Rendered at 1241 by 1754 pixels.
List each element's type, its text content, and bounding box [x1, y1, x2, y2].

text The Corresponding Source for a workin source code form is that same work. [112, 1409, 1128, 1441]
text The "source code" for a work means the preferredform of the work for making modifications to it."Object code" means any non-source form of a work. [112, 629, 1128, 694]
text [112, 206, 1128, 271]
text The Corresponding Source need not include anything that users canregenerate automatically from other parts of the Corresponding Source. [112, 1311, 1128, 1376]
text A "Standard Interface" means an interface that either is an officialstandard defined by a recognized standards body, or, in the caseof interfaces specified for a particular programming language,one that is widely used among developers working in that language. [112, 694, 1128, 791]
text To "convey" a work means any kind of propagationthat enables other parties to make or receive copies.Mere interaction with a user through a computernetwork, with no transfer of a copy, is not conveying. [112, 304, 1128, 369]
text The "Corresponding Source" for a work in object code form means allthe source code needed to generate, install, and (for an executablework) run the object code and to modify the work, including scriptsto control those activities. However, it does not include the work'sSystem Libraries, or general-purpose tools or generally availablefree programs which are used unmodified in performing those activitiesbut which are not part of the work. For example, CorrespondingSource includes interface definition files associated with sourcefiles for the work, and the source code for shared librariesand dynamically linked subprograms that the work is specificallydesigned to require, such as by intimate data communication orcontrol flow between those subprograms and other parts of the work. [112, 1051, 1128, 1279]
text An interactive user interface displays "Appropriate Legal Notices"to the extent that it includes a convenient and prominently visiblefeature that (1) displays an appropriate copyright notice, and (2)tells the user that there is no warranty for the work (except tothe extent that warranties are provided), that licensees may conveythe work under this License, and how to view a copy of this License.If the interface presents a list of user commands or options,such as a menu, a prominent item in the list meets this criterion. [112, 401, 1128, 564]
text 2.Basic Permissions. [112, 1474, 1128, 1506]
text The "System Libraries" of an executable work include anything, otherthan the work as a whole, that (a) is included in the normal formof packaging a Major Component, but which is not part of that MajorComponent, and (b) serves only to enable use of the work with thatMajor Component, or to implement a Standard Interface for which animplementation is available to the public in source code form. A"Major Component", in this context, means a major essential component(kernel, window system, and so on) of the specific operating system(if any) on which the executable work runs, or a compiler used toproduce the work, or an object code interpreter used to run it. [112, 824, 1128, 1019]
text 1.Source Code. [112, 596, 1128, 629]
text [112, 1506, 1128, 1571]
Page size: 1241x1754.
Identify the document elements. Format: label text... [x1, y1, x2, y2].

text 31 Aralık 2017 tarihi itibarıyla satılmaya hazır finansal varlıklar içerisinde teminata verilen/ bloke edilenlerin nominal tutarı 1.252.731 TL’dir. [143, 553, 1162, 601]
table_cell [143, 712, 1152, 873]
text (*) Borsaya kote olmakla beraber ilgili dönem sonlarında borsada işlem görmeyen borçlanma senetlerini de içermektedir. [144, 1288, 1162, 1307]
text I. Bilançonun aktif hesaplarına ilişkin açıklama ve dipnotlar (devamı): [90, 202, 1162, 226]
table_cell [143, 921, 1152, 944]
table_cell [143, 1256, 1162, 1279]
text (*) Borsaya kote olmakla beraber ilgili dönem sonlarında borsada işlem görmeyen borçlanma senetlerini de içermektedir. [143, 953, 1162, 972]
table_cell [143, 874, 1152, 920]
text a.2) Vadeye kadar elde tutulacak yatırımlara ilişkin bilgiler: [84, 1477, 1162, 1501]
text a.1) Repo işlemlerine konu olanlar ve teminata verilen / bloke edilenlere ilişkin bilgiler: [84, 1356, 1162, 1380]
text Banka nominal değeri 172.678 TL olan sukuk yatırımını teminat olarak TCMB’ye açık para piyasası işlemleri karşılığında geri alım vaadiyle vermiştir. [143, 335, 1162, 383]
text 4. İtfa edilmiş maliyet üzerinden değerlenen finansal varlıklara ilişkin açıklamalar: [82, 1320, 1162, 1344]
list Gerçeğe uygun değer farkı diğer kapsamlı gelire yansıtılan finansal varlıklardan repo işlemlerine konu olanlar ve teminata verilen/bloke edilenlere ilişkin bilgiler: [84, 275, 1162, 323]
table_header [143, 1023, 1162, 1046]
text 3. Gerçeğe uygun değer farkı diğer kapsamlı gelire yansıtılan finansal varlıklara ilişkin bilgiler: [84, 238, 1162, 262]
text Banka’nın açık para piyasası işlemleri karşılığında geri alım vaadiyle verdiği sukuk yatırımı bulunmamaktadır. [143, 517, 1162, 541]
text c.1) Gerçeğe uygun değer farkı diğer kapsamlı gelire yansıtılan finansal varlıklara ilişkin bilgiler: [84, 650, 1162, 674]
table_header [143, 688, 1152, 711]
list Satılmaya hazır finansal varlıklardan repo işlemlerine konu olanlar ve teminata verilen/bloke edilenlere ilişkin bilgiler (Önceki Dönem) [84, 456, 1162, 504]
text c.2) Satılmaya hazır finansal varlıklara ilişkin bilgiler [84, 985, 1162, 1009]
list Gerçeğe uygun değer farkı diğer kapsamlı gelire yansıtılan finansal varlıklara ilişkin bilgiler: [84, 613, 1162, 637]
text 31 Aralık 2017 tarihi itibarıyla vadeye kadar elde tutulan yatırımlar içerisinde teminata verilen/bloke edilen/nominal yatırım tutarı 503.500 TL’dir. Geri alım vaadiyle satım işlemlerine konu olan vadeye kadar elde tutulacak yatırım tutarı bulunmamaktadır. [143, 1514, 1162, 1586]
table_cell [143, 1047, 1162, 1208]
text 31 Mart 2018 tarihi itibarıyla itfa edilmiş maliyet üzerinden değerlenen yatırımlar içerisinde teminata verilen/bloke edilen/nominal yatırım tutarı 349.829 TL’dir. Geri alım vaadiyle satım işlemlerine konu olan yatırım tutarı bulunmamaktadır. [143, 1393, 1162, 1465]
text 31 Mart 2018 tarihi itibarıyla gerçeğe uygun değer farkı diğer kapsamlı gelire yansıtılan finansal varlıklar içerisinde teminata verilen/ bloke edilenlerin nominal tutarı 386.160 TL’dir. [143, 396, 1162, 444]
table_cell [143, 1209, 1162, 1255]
============================================================
WHAT NEEDS TO BE DONE :: Will you return exactly the lines above from the one with "Identify the document" down to the one with "table_cell [143, 921, 1152, 944]", counting both as part of the range?

ANSWER SPACE ::
Identify the document elements. Format: label text... [x1, y1, x2, y2].

text 31 Aralık 2017 tarihi itibarıyla satılmaya hazır finansal varlıklar içerisinde teminata verilen/ bloke edilenlerin nominal tutarı 1.252.731 TL’dir. [143, 553, 1162, 601]
table_cell [143, 712, 1152, 873]
text (*) Borsaya kote olmakla beraber ilgili dönem sonlarında borsada işlem görmeyen borçlanma senetlerini de içermektedir. [144, 1288, 1162, 1307]
text I. Bilançonun aktif hesaplarına ilişkin açıklama ve dipnotlar (devamı): [90, 202, 1162, 226]
table_cell [143, 921, 1152, 944]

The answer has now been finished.